--- To be done ---
Reproduce the passage of the Coldplay concert review between "Lest anyone have" and "turned her way.", inclusive, word for word.
begin Excerpt provided
Lest anyone have any
doubts, romance is still very much on the mind of Coldplay bandleader Chris
Martin. As the
English quartet played a rare intimate club gig at Metro Friday night,
Martin's wife, actress Gwyneth Paltrow, sat in the balcony, enthusiastically
cheering her husband on. He frequently looked up at her -- especially during
the hyper-romantic hit "Yellow" -- and she responded by lighting up like a
schoolgirl, gazing back adoringly and leaning closer to him every time he
turned her way.
Ironically, despite a
title that evokes the male and female chromosomes, the band's third album --
which arrives in stores on June 7 and is pegged by the music industry as the
most important release of 2005 -- "X & Y" is the group's edgiest, most
experimental and least love-song-oriented disc yet, as evidenced by the
half-dozen new tunes that the band performed during its inspired 80-minute
show in Chicago.
end Excerpt provided
begin Stored data
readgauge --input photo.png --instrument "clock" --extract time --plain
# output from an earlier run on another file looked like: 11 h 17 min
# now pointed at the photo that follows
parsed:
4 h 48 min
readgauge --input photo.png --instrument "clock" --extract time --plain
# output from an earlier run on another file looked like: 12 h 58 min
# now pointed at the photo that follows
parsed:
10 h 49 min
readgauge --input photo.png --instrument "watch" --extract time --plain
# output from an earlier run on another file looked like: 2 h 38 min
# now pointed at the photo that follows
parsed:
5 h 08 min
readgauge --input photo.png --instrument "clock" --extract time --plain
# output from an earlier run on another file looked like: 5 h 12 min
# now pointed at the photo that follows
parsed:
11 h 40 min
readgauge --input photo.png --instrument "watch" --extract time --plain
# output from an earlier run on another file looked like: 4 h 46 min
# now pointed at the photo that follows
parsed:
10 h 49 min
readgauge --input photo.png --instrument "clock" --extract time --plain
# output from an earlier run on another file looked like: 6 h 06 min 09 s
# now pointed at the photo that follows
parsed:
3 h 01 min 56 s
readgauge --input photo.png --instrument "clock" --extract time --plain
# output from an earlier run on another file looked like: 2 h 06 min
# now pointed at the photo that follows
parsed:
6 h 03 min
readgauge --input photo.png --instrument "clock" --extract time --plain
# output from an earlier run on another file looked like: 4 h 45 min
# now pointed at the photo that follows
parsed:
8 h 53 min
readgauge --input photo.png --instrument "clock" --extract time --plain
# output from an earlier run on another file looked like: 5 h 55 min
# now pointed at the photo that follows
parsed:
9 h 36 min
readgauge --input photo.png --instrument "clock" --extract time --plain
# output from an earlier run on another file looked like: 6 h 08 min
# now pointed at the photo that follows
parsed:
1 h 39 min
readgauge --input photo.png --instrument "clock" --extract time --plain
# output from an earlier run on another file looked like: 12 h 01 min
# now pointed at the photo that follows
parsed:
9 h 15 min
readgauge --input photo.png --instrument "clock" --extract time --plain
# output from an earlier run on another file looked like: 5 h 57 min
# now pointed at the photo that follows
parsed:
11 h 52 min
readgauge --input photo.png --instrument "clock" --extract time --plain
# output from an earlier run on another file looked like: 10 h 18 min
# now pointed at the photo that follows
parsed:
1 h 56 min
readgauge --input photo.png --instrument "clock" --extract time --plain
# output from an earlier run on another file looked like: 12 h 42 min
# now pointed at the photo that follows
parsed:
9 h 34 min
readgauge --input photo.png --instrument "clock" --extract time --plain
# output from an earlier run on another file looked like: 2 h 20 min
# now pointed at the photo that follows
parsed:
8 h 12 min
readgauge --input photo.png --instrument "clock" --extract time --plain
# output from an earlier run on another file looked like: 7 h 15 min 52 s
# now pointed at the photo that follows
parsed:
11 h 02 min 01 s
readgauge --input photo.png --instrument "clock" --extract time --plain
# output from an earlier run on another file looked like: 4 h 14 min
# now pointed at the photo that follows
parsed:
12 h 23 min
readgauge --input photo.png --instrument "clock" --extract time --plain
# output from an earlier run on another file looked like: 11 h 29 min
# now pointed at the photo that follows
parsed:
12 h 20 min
end Stored data
--- Output ---
Lest anyone have any
doubts, romance is still very much on the mind of Coldplay bandleader Chris
Martin. As the
English quartet played a rare intimate club gig at Metro Friday night,
Martin's wife, actress Gwyneth Paltrow, sat in the balcony, enthusiastically
cheering her husband on. He frequently looked up at her -- especially during
the hyper-romantic hit "Yellow" -- and she responded by lighting up like a
schoolgirl, gazing back adoringly and leaning closer to him every time he
turned her way.